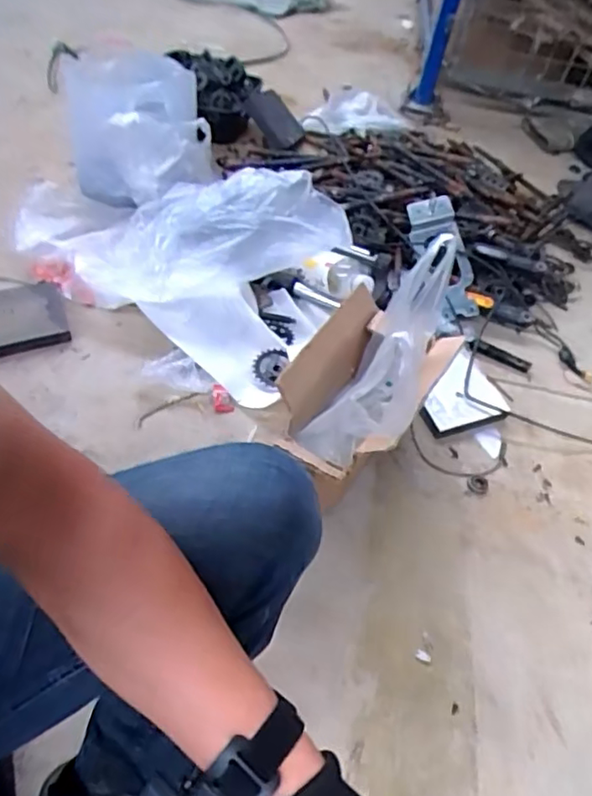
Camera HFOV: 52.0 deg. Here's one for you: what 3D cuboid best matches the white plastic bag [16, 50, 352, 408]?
[{"bbox_3d":[-0.238,-0.390,1.239,0.707,0.275,0.501,31,51,17],"label":"white plastic bag"}]

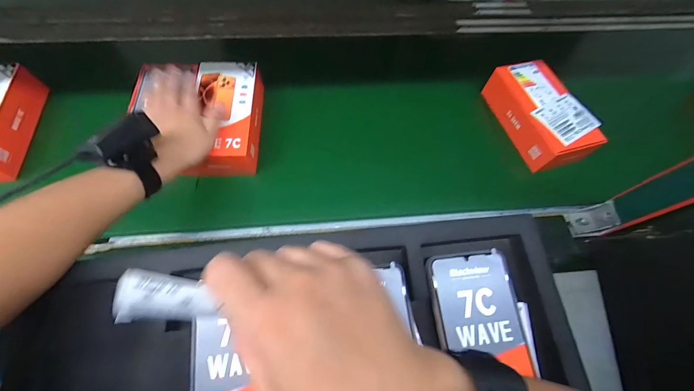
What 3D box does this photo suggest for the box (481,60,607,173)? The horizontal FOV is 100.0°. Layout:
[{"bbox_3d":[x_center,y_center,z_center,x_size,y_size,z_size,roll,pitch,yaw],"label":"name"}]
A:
[{"bbox_3d":[0.330,-0.142,0.497,0.103,0.054,0.187,-17,67,-10],"label":"box"}]

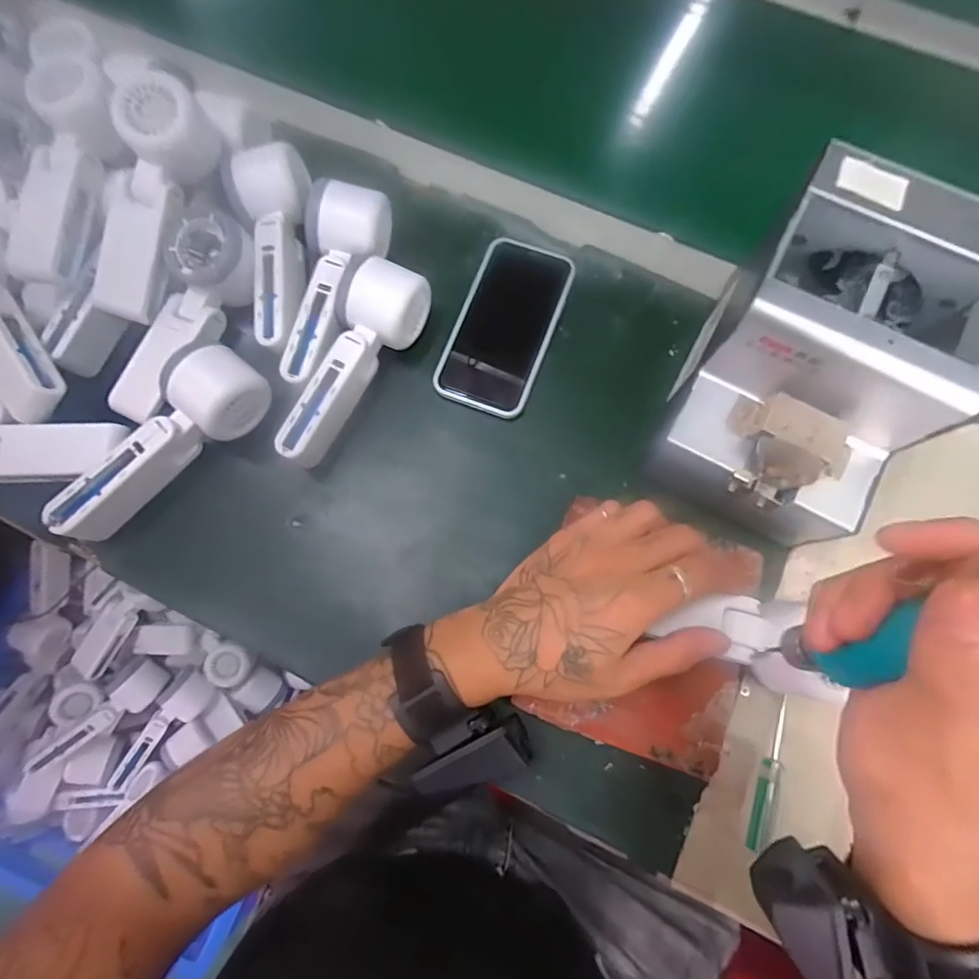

WHAT YOU NEED TO DO: Repeat the data verbatim, excluding all pictures.

EXERCISE RESULT:
Camera HFOV: 52.0 deg. Here's one for you: what 3D cuboid best matches the white plastic bag [16, 50, 352, 408]?
[{"bbox_3d":[-0.238,-0.390,1.239,0.707,0.275,0.501,31,51,17],"label":"white plastic bag"}]

What 3D box does this photo suggest for the box (481,60,607,173)? The horizontal FOV is 100.0°. Layout:
[{"bbox_3d":[x_center,y_center,z_center,x_size,y_size,z_size,roll,pitch,yaw],"label":"name"}]
A:
[{"bbox_3d":[0.330,-0.142,0.497,0.103,0.054,0.187,-17,67,-10],"label":"box"}]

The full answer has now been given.